= Computer America =

Talk radio/video program

The Computer America Show is a talk radio/video program about technology ranging from consumer-level to new developments. Airing every weekday for two hours, it features interviews, regular correspondents who specialize in various fields, and a review of developments in technology news.

== History ==
Craig Crossman began as a professional entertainer and singer. He later attained a Bachelor of Science in Computer Science from Florida Atlantic University. Additionally, Craig was a contributing editor for several tech magazines. His articles grew to a weekly column in the Miami Herald in the 1980s, one of the top ten newspapers in the US at the time. The column was picked up by Knight Ridder (acquired by McClatchy Tribute), and the column reached a national readership once syndicated.

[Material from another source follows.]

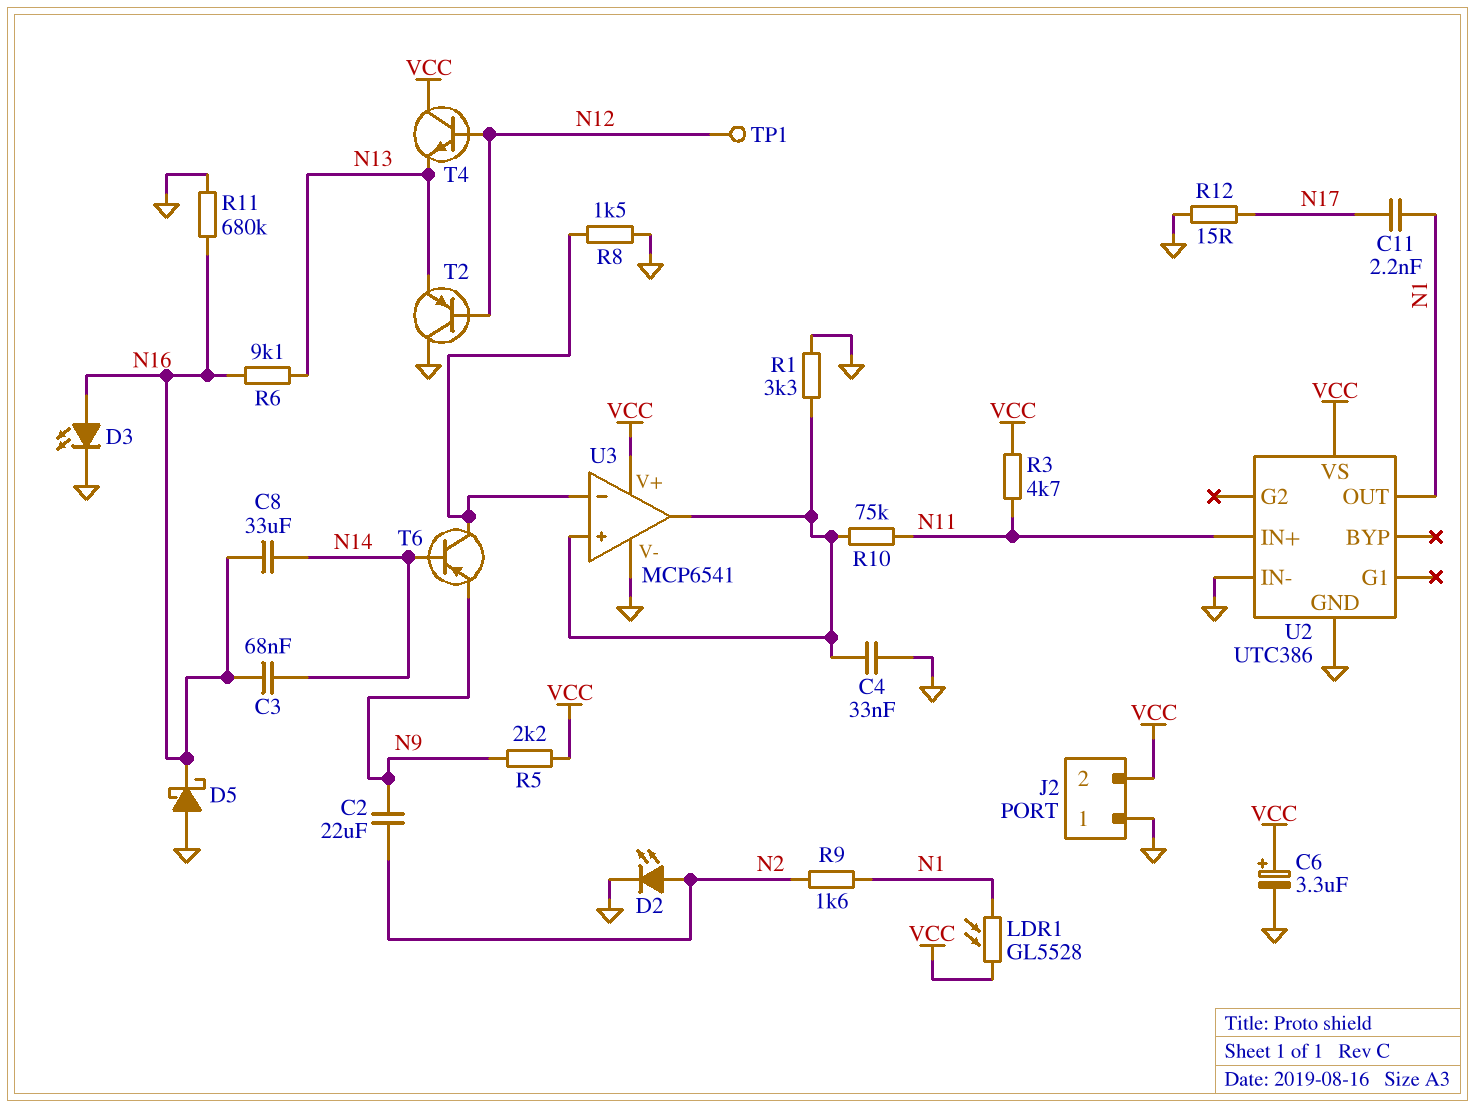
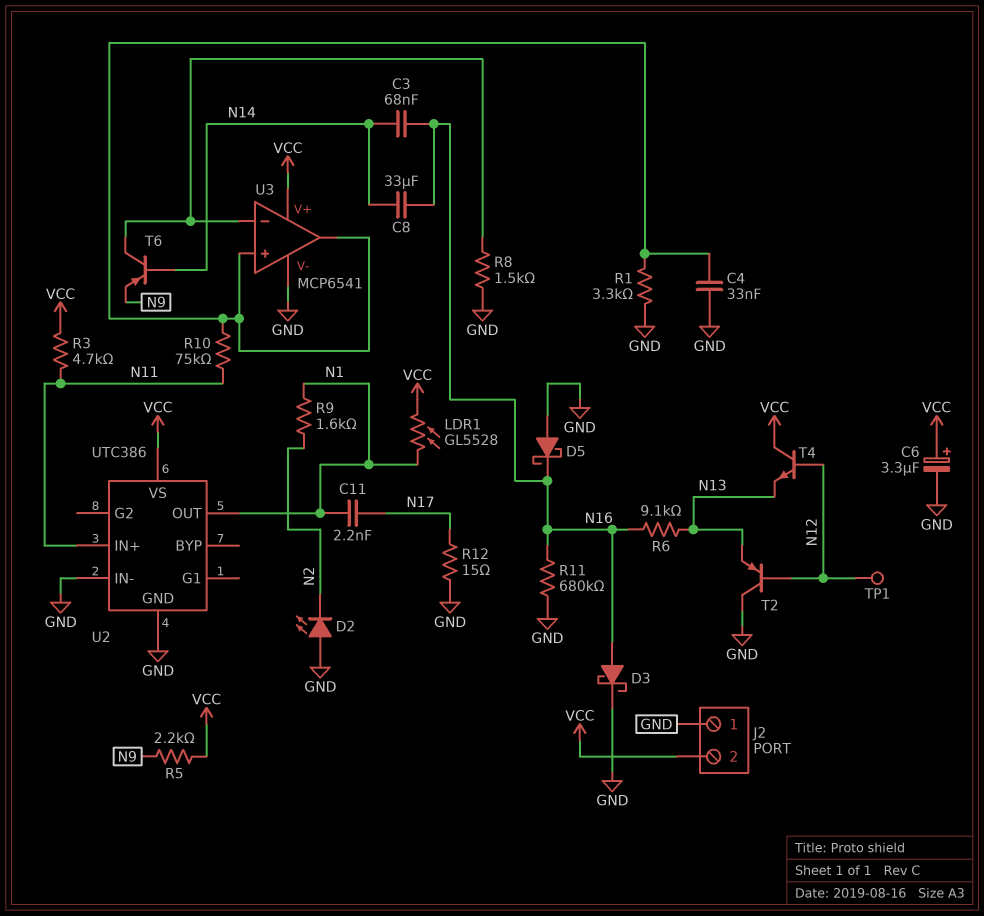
C2: 22uF (N2, N9) -> none
D2: LED (A N2, K GND) -> LED (A GND, K N2)
D3: LED (A N16, K GND) -> schottky (A N16, K GND)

In 1991, Craig approached a local radio station, WJNO, about starting a tech radio program that eventually became Computer America. After a few years, the American Forum Radio Network approached him about syndicating during weekends. The national show entertained live audiences from several venues in South Florida, including The Roof Garden club and Palm Beach Atlantic University.

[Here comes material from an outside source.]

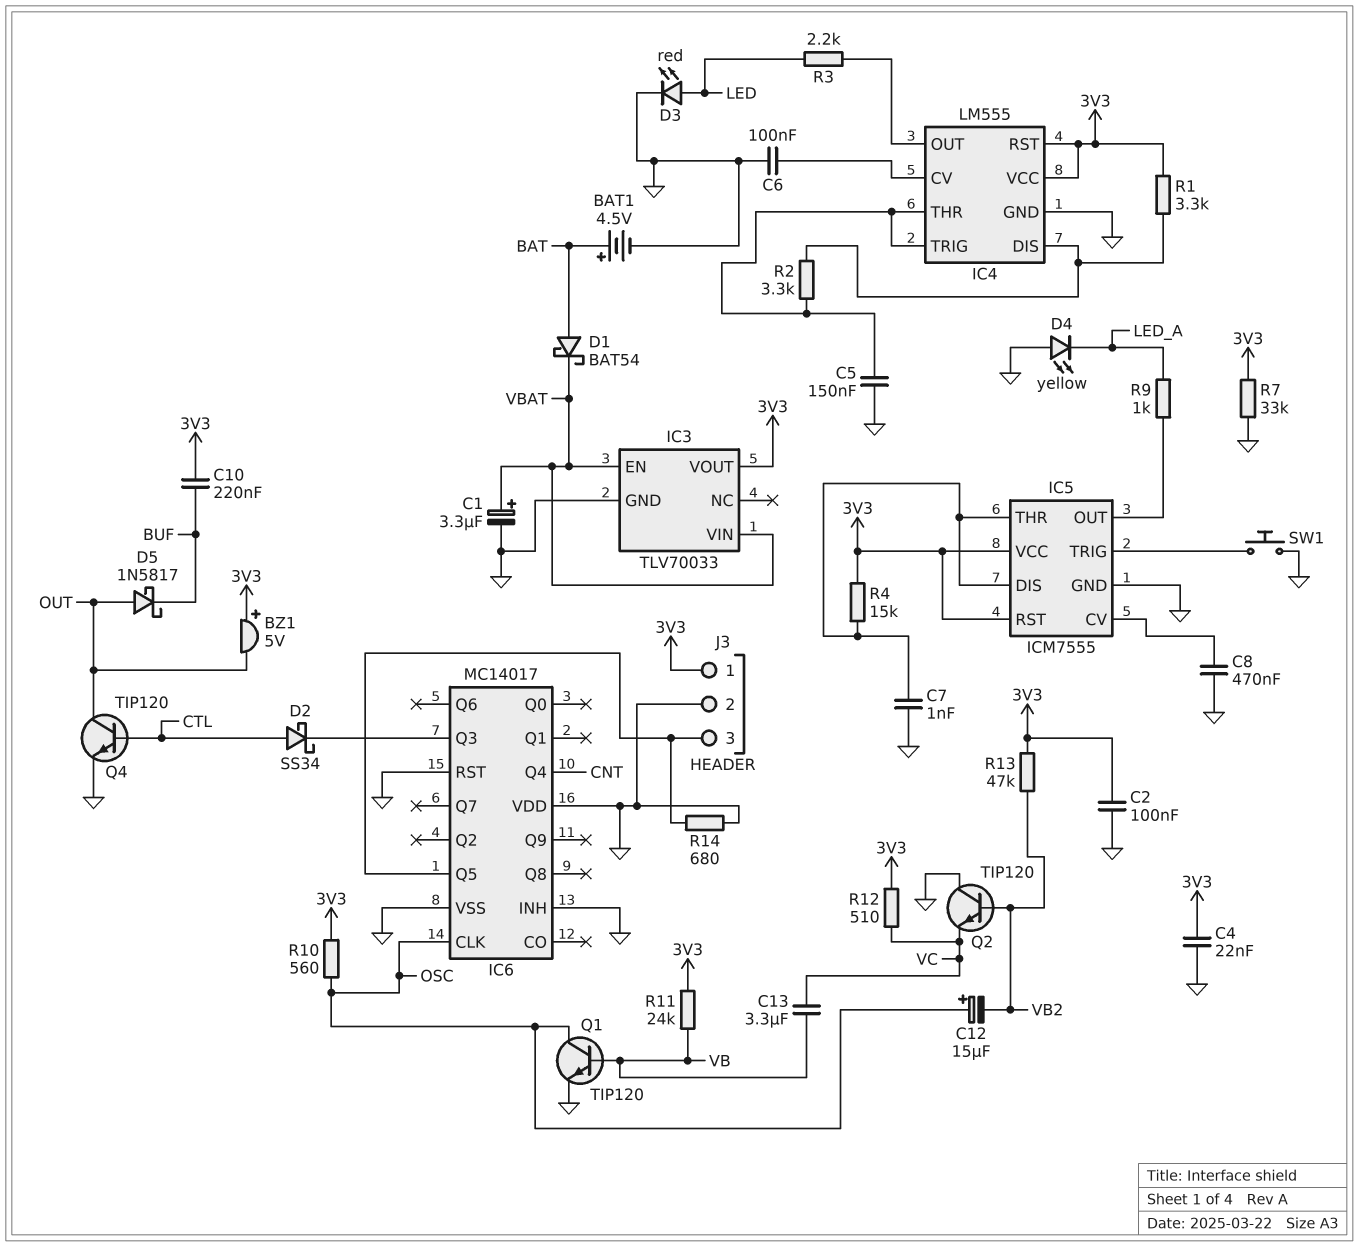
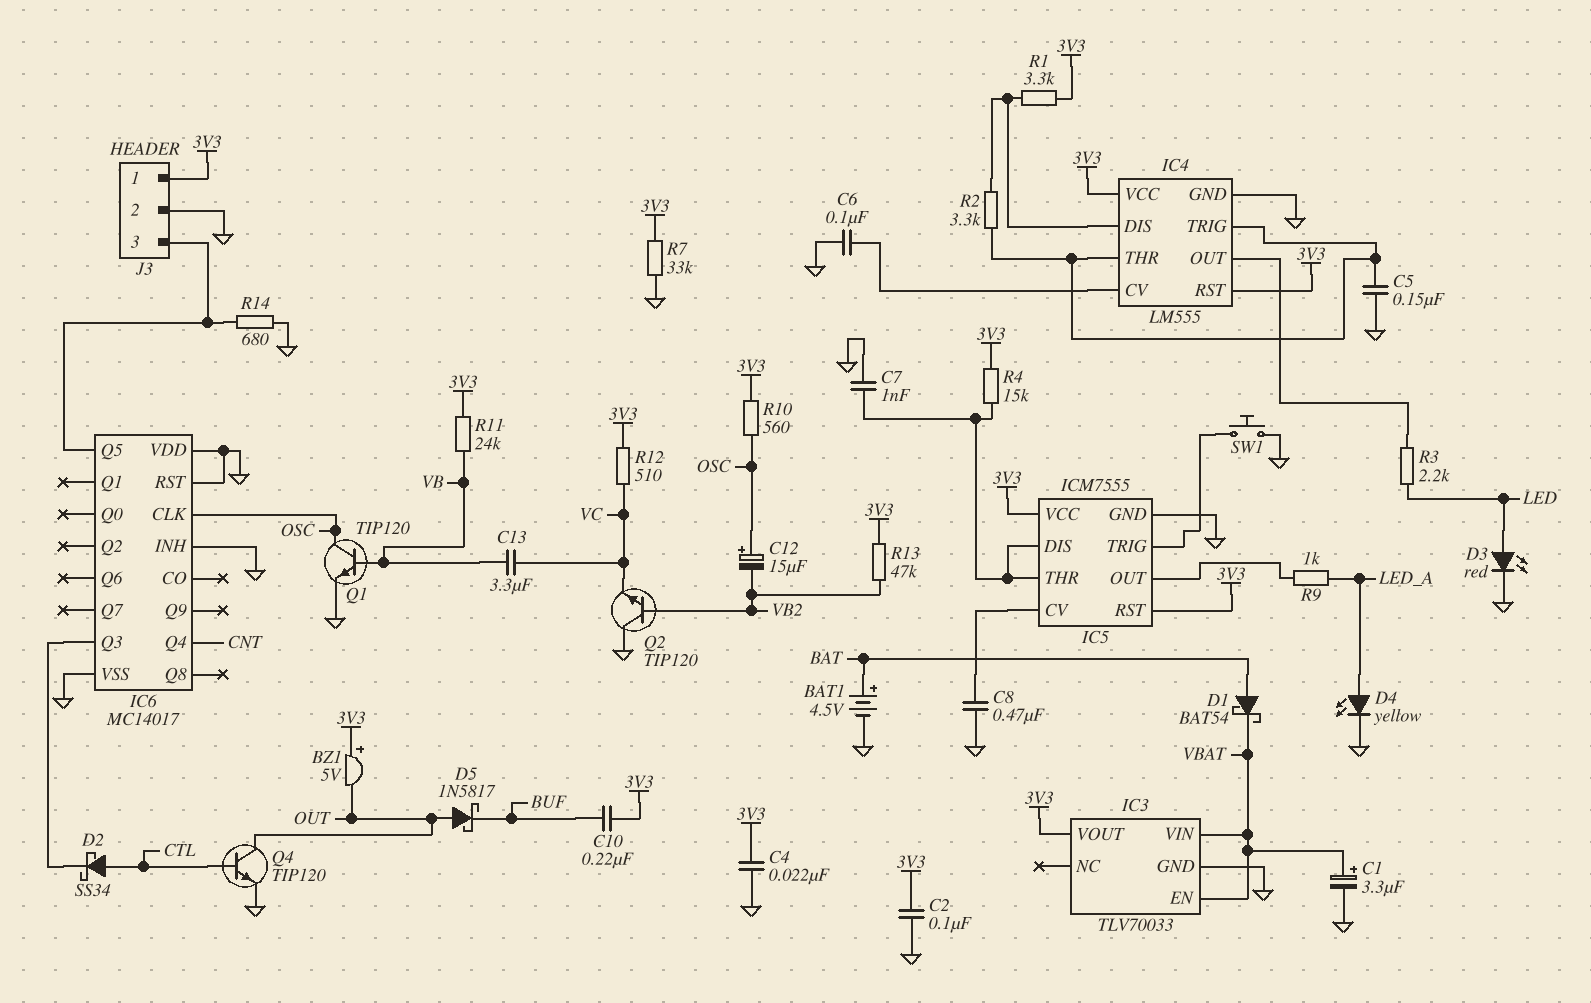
D4: LED yellow (A GND, K LED_A) -> LED yellow (A LED_A, K GND)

The show changed networks several times as a result of various mergers and acquisitions, and in 2012 the decision was made to self-syndicate.

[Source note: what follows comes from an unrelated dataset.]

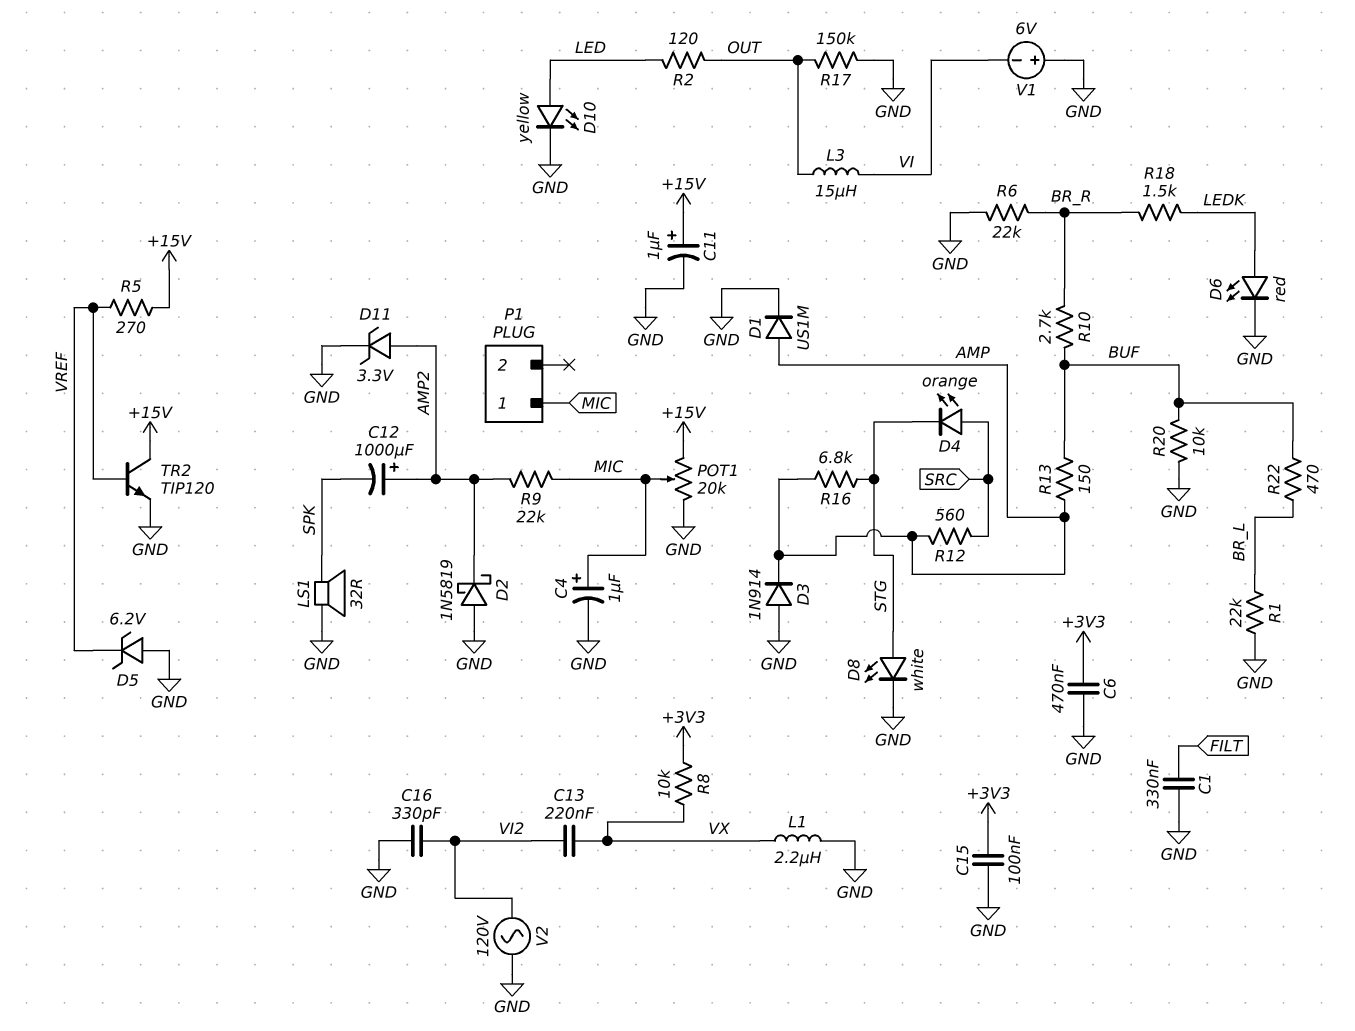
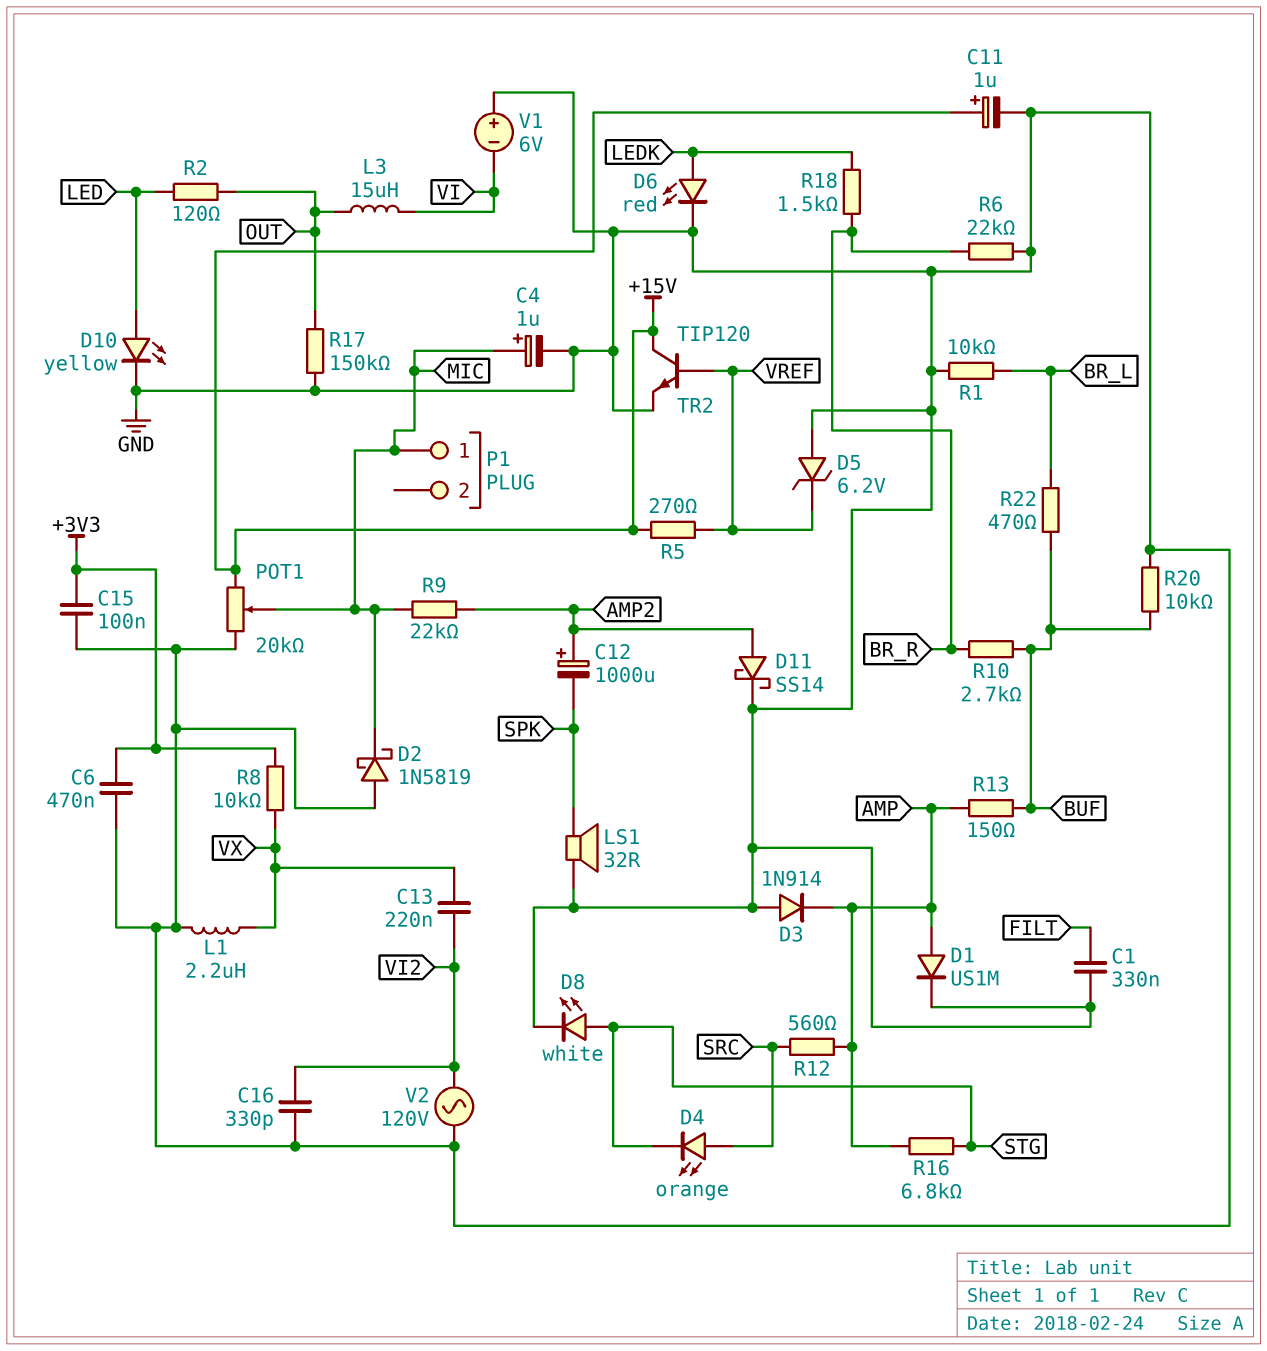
D2: schottky 1N5819 (A GND, K AMP2) -> schottky 1N5819 (A GND, K MIC)
D11: zener 3.3V (A AMP2, K GND) -> schottky SS14 (A AMP2, K GND)
R1: 22k (BR_L, GND) -> 10k (BR_L, GND)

== Content and Distribution ==

=== Distribution ===
Historically, The Computer America Show has been more of a conventional talk radio program in which interviews and dialogue were conducted by phone and were audio-only. Switching to an internet distribution model has allowed the show to include a video component that has been used for on-air demonstrations and an overall more complete show experience. The audio is still broadcast live via terrestrial and internet radio networks, while the live video is hosted live on the show's website, and archived episodes are available through YouTube.

=== Interviews ===
The interviews typically run for the first hour of the program, with occasional half-hour interviews during the second hour.

== Founder ==
Craig Crossman is the founder of the show and is now retired. He still books the show. Prior to hosting Computer America, he worked as a professional singer in Las Vegas and later as a manager of one of the early Apple stores.

=== Host ===
Ben Crossman, Craig's son, is now the host of the show.

=== Support Staff ===
- Aaron Crossman, Craig's other son, helps with the development of content, the show's Web site, and the show in general, is Executive Producer and Webmaster.